Good News: Creators Have No Duty To Read All Their Contemporaries' Works

The subject line is an extrapolation.

It would indeed be an unreasonable world for copyright owners if a creator whose work was plagiarized, or infringed, or "sampled" lost all redress if they did not discover the infringement, plagiarism, or "sampling" and sue within a short period of time from the release of the alleged infringement.

Legal blogger Michael A. Keough for the law firm Steptoe and Johnson LLP reports on a recent ruling:
Judge Broderick: Copyright Case Against Justin Timberlake Is Timely; Plaintiff Had No Duty To "Scour" All Songs Immediately After Album Was Released.

https://www.lexology.com/library/detail.aspx?g=f2fbc286-675c-4c31-a9d9-669bd567c212

(Italics added by this author for clarity of reportage.)  This piece and the good Judge's wit and wisdom are well worth clicking through and reading.

It is extraordinary that the defendant might believe that a deceased musician's estate had any obligation to buy all albums and attend all concerts, or view all HBO specials by all other musicians in order to discover any potential infringements.

Is this the fruit of "permissionless innovation"?

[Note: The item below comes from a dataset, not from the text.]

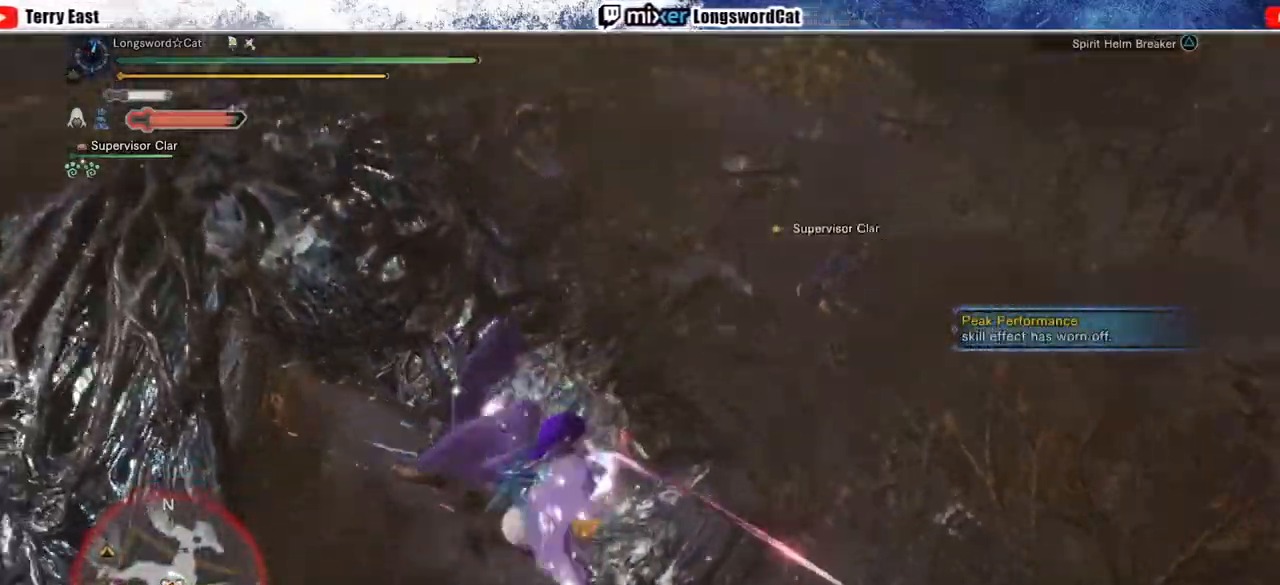
{"buttons": [], "left_stick": "center", "right_stick": "center", "events": [[83, "right_stick", "center"]]}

Apologies for brevity, and only one item.

All the best,
Rowena Cherry

1 comment:

  1. Good to know! Such a requirement would indeed be totally unreasonable. And so many coincidental similarities pop up in popular culture. For instance, many years ago two novels about vampire babies were published by two different publishers with almost identical covers. Since they came out about the same time, there couldn't have been any deliberate imitation. Then there were two "new vampire solves his own murder" paranormal mysteries that were published close to each other; P. N. Elrod, author of The Vampire Files series, hadn't read Lee Killough's novel on the same premise before writing her own. In all the details of their handling of the premise, of course, the plots were totally different.